WHAT YOU ARE ASKED TO DO: Using the entries below, quote exactly the span of lines that begins with the line containing "Для девочек" and ends with the final line.
#### EXERCISE DATA ####
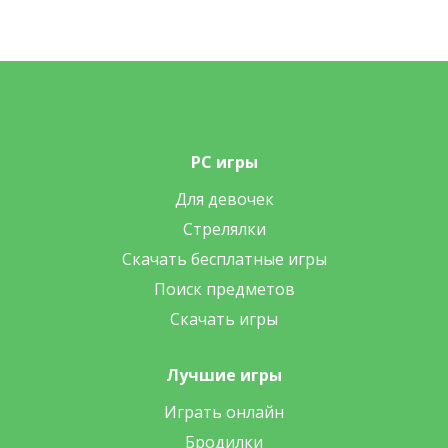
PC игры
Для девочек
Стрелялки
Скачать бесплатные игры
Поиск предметов
Скачать игры
Лучшие игры
Играть онлайн
Бродилки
####
RESPONSE BELOW:
Для девочек
Стрелялки
Скачать бесплатные игры
Поиск предметов
Скачать игры
Лучшие игры
Играть онлайн
Бродилки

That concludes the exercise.